É ótimo como o relacionamento do casal aproxima o público dos acontecimentos, quase como se nos colocasse dentro daquelas sensações e nos fizesse encarar Mark e Joanna como duas pessoas reais, e não simples e caricatos personagens tentando basicamente nos entreter por duas horas. O filme vai além das bases do entretenimento, se entrelaçando pelas emoções e conflitos de qualquer casal com muita verossimilhança. O roteiro (maior qualidade da obra) de Frederic Raphael é escrito com sensibilidade e naturalidade, buscando ingenuidade e atingindo as fraquezas do espectador.
A química entre Hepburn e Finney (outro grande ator de sua época) é surpreendentemente realista, funcional e envolvente. Albert Finney compõe um personagem teimoso, cômico e apaixonado, trazendo para seu personagem Mark, toda a veracidade do comportamento masculino. Audrey Hepburn também encontra fácil sua personagem Joanna, que apesar de não se diferenciar tanto de seus outros personagens, ainda possui traços peculiares como a forte ironia em seu olhar, sua personalidade convencida e um carinho singular por Mark.

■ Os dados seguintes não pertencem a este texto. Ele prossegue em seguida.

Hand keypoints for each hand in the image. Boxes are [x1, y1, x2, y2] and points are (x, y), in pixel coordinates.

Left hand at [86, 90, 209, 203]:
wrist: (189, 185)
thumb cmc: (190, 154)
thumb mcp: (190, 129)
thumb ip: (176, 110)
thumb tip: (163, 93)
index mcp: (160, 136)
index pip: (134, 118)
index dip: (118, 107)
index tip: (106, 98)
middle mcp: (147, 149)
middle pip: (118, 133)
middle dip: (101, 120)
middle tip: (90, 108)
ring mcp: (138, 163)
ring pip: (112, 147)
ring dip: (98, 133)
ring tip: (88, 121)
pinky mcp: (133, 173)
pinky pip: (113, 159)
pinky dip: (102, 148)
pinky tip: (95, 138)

Palmas para a direção de Donen, que sabe arrastar o espectador exatamente para o lugar pretendido em cada cena. Dá vida ao roteiro de maneira excepcional, com uma escolha de enquadramentos simples, usando da narrativa não-linear a seu favor. Isso deixa a lição de que não importa se tal acontecimento veio antes ou depois, e ajuda a enfatizar o fato de que um casal passa e sempre irá passar por bons e maus bocados, independente do tempo que aquele momento ocorre.
O roteiro também acerta em cheio ao incluir situações cômicas que caracterizam o filme como uma comédia romântica (embora haja uma grande precisão do drama envolvendo cada cena). As piadas e conteúdo humorístico são atemporais (assim como o filme em si), e garantem bons risos do público sem precisar apelar para uma linguagem vulgar. Um Caminho para Dois presenteia sua plateia com sutileza, mas ao mesmo tempo, uma apreciável exatidão no romance vivido por Mark e Joanna.

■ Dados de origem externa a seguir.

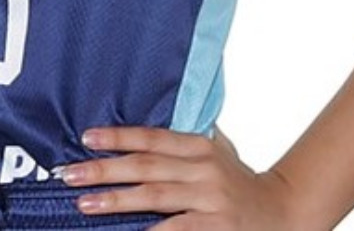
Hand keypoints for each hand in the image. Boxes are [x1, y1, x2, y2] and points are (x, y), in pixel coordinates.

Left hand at [60, 125, 298, 229]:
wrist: (284, 211)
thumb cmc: (240, 181)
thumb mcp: (217, 152)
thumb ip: (183, 142)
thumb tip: (140, 133)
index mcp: (199, 146)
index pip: (151, 138)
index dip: (118, 137)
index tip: (86, 138)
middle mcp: (203, 168)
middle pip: (145, 166)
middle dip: (104, 170)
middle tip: (70, 174)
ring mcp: (210, 199)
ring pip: (155, 197)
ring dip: (116, 200)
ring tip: (85, 203)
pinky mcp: (216, 227)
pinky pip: (177, 229)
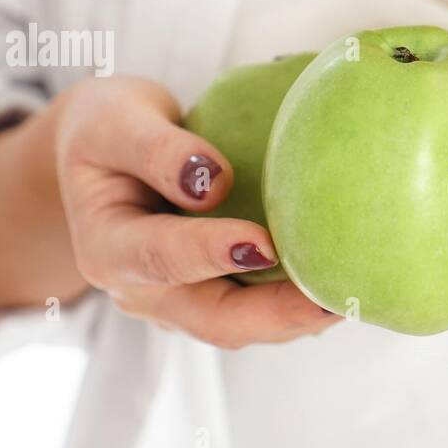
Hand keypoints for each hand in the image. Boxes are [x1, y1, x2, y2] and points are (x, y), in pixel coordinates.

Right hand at [52, 76, 338, 348]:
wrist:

Outros dois aspectos fazem do filme uma das melhores comédias românticas britânicas de todos os tempos. O primeiro é a essencial trilha musical composta por ninguém menos que Henry Mancini, um dos maiores nomes do Easy Listening. Sua música mescla características dramáticas junto à elementos do jazz, com acordes suaves que te emocionam várias e várias vezes, e que acabam se encaixando perfeitamente com o ritmo pretendido pelo roteiro. O segundo aspecto é a relevante e original montagem colaborativa da obra, realizada por Madeleine Gug e Richard Marden. Com uma identidade própria, os cortes brutos chegam a dar um sentido cômico (ou ao menos curioso) ao juntar duas épocas diferentes, embaralhando cenas em que o casal está contente, com cenas em que ambos não se suportam mais.

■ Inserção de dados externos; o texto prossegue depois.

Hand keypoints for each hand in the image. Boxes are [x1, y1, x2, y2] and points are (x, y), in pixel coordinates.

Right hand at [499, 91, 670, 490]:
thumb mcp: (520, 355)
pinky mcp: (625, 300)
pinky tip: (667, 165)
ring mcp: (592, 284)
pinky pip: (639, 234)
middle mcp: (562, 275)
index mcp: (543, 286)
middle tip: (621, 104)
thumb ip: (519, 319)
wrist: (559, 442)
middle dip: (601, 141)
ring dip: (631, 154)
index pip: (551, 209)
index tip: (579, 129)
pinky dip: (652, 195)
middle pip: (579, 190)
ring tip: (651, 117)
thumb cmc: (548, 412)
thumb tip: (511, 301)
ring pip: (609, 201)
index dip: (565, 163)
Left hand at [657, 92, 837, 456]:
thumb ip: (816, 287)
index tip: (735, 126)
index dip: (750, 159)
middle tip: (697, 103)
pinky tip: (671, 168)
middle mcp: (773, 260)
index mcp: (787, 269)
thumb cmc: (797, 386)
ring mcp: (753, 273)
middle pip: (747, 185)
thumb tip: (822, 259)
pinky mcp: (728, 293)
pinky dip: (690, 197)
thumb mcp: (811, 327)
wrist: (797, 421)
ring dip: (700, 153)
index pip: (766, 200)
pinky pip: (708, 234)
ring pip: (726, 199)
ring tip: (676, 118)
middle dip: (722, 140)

Um Caminho para Dois é um clássico que merece mais reconhecimento do que recebe. Arrisco dizer que o amor nunca foi tão bem espelhado no cinema como com essa interessante parceria entre a direção de Donen e o roteiro de Raphael. A obra, na época, felizmente foi valorizada por premiações mundiais. O filme foi indicado ao Oscar e ao BAFTA como melhor roteiro, além da indicação ao Globo de Ouro para Hepburn como melhor atriz em comédia ou musical, que acabou perdendo para Anne Bancroft em A Primeira Noite de Um Homem (1967).